Obviously, I didn’t watch Season of the Witch. I watched Hancock instead.

‘Facebook’s closely guarded algorithm gives me the heebie jeebies’

Archie Bland

I don’t want any new friends, if I’m honest. I don’t see enough of the ones I already have, and I can’t necessarily always exactly remember their names or their marital status or what they do for a living. Relax the definition of “friend” to include the prefix “Facebook” and my doubts grow. I do not consider the fact that Herman and I were once at the same primary school a strong enough reason to be confronted with his opinions on Calais.

Facebook is not having it, though. No matter how exhaustively you think you’ve compiled a list of the friends and “friends” you’ve accumulated over the years, there is always a bottomless list of “people you may know”. (Twitter does the same thing, but much less worryingly, because it’s always fine to be offered the chance to see more footballers uploading selfies, if that’s what you’re into.) Nor are they necessarily people you wish to be reminded of. Home-town nemeses, lunatic exes, friends of your parents: Mark Zuckerberg would like you to reconnect with them all.

Weirder still are the times Facebook is actually right. Oh, yes, you think, I remember her from that thing, I’d love to see a picture of her cat at a party with other cats. And then you think: hang on, how do they know?

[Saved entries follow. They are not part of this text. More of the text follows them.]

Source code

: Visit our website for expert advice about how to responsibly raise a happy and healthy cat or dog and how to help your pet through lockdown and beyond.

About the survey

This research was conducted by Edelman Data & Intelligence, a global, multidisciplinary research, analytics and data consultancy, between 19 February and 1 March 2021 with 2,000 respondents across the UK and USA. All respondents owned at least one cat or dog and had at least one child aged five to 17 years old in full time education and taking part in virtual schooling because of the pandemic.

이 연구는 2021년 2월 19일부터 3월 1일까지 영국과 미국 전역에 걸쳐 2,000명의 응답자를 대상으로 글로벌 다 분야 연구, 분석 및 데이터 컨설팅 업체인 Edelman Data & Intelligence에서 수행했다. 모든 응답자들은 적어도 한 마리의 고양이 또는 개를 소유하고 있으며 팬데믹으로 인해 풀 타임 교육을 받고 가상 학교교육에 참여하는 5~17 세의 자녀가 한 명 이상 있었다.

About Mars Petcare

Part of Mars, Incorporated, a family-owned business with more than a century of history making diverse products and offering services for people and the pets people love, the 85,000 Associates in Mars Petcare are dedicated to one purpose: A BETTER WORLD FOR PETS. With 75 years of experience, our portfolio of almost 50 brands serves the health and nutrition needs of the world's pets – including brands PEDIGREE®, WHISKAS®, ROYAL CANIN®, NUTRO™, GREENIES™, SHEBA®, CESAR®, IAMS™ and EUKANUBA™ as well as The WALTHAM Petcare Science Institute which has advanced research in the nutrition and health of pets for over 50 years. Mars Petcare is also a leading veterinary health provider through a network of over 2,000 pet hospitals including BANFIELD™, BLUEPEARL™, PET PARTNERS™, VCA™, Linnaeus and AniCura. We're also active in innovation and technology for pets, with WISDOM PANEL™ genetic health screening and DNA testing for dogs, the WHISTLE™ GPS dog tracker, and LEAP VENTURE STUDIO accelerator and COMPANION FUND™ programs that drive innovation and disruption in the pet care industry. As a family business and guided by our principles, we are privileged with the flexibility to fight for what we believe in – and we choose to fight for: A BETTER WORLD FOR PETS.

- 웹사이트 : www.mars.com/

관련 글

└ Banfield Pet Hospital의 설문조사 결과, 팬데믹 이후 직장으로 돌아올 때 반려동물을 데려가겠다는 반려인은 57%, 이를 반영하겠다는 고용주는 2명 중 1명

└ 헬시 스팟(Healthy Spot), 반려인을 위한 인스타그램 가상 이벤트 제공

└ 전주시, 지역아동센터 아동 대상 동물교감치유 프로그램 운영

What you realise is that your online life is far more integrated with your offline one than you thought, and that it has happened without you noticing. A glance at my current list brings up at least four people who are entirely outside of my regular circle, and I can’t quite see how Facebook has worked them out. (Also, inevitably, an ex and a bigot.) One of them, a long-ago interview subject who I’ve never emailed from my private email address, and with whom I have no friends in common nor have ever been tagged with in a photo – the obvious means for Facebook’s closely guarded algorithm to do its work – gives me the heebie jeebies. I’m about ready to call the information commissioner when I remember that I, er, did have a look at his account when I was working on that piece. Who knows? Maybe he’s since done the same, and that’s how we’ve been connected.

Even with this explanation available, my heebie jeebies haven’t dissipated. Still, I guess I can live with it. Invasive though it is, it’s also the price of the free internet – and the price of that sense of connection that I still, despite myself, find pleasant. Plus, I’m glad I got to see that cat party.